There are three truths that Paul packs into three verses. First, the scope of the mission: “God our Savior… wants all men to be saved and to come to a knowledge of the truth”. In a perfect world all people would be believers. One day that world will come. But for now the task is to work into God’s goal, each day adding to those who are saved. To that end we are each called to share the good news of Jesus Christ with those we meet.

Paul’s second truth is that Jesus is the mediator between God and us. He who “gave his life as a ransom” paid for our sins with his blood and gave his life to free us from the chains of death. Jesus walked the earth so that we could see God’s love being truly lived out. In those years Jesus also gained a first-hand connection to our trials, our temptations, our sins. This leads us to Paul’s third truth. Because of that experience Jesus can stand between God and us to speak on our behalf, to help the perfect God know what it is like for us, imperfect as we are.

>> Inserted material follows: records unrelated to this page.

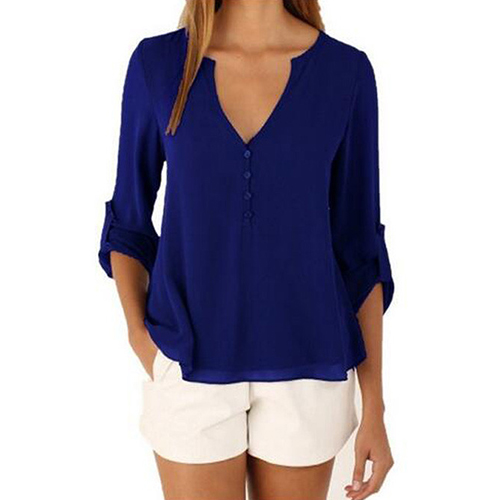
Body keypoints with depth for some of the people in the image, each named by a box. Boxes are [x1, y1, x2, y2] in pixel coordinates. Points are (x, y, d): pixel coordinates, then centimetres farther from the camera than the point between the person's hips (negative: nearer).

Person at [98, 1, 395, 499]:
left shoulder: (347, 71, -4)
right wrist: (139, 335, -10)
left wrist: (374, 407, -2)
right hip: (193, 364, 0)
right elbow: (128, 221, 5)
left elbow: (359, 244, -2)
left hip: (304, 366, 1)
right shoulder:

These three truths work together. Jesus could have returned at any time, but he has not. There are still more people to bring to Jesus, to teach to obey his commands. In love God waits for us to help others to know salvation through faith in Christ alone. Jesus remains on our side, speaking on behalf of those he walked with and stood in for. Today we go forth seeking to connect more souls to faith in the Savior. Today may we be a herald, an apostle, and a teacher!

Prayer: Lord, so many do not know you. I will cross paths with some today. Guide me to share Jesus with them, whether in word or deed. Use me as you will today, O God. Amen.